Just by way of background. In December 2005, the Met received complaints that mobile phones had been illegally tapped.

We identified that Goodman and Mulcaire were engaged in a sophisticated and wide ranging conspiracy to gather private and personal data, principally about high profile figures. Clearly they benefited financially from these matters.

  Our inquiries found that these two men had the ability to illegally intercept mobile phone voice mails, commonly known as phone tapping.

  Their potential targets may have run into hundreds of people, but our inquiries showed that they only used the tactic against a far smaller number of individuals.

  In January 2007, Goodman and Mulcaire were jailed for four and six months, guilty to conspiring to unlawfully intercept communications.

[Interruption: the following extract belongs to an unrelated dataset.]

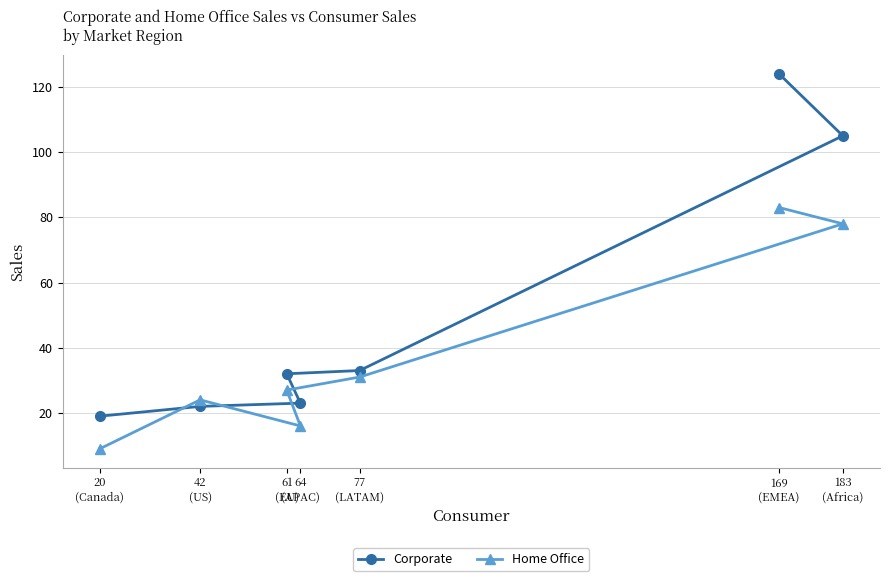

What are all the series names shown in the legend?

Corporate, Home Office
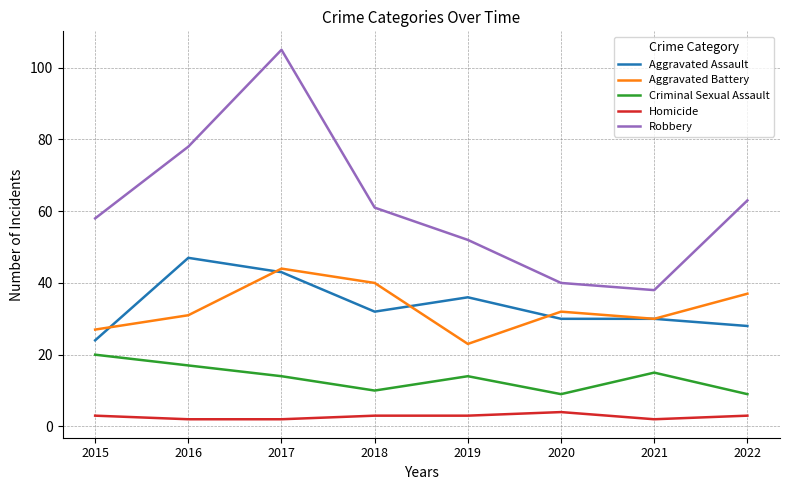

Is the value of Homicide at 2017 greater than the value of Aggravated Battery at 2021?

No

  Mulcaire also pleaded guilty to an additional five charges relating to similar matters.

  On sentencing the two men, Mr Justice Gross at the Old Bailey said the case was "not about press freedom, it was about a grave, inexcusable and illegal invasion of privacy".

  The police investigation was complex and was carried out in close liaison with the Crown Prosecution Service, Senior Counsel and the telephone companies concerned.

  The technical challenges posed to the service providers to establish that there had in fact been interception were very, very, significant.

  It is important to recognise that our enquiries showed that in the vast majority of cases there was insufficient evidence to show that tapping had actually been achieved.

  Where there was clear evidence that people had been the subject of tapping, they were all contacted by the police.

  These people were made aware of the potential compromise to their phones and offered preventative advice.

  After extensive consultation with the CPS and Counsel, only a few were subsequently identified as witnesses in the proceedings that followed.

  I said earlier in this statement that these two men were engaged in a sophisticated and wide ranging conspiracy to gather personal data about high profile figures. One was a private detective and one was a journalist. It is reasonable therefore to expect them to be in possession of data about such matters as it's part and parcel of their job.

  I emphasise that our enquiries were solely concerned with phone tapping. This, as far as we are aware, affected a much smaller pool of people.

  There has been a lot of media comment today about the then Deputy Prime Minister John Prescott. This investigation has not uncovered any evidence to suggest that John Prescott's phone had been tapped.

  This case has been subject of the most careful investigation by very experienced detectives. It has also been scrutinised in detail by both the CPS and leading Counsel. They have carefully examined all the evidence and prepared the indictments that they considered appropriate.

  No additional evidence has come to light since this case has concluded.

  I therefore consider that no further investigation is required.

  However, I do recognise the very real concerns, expressed today by a number of people, who believe that their privacy may have been intruded upon.

  I therefore need to ensure that we have been diligent, reasonable and sensible, and taken all proper steps to ensure that where we have evidence that people have been the subject of any form of phone tapping, or that there is any suspicion that they might have been, that they have been informed.


  FOR OFFER: Following on from a statement yesterday by AC John Yates in relation to the MPS investigation into unlawful mobile phone tapping by Clive Goodman and Glen Mulcaire the Met has this evening (10/7/09) begun contacting a number of people.

AC Yates said yesterday that he wanted to ensure that the Met has been diligent and sensible, and taken all proper steps to ensure—that where we have evidence that people have been the subject of any form of phone tapping by Goodman or Mulcaire, or that there is any suspicion that they might have been by the two men—that they have been informed.

  The process of contacting people is currently underway and we expect this to take some time to complete.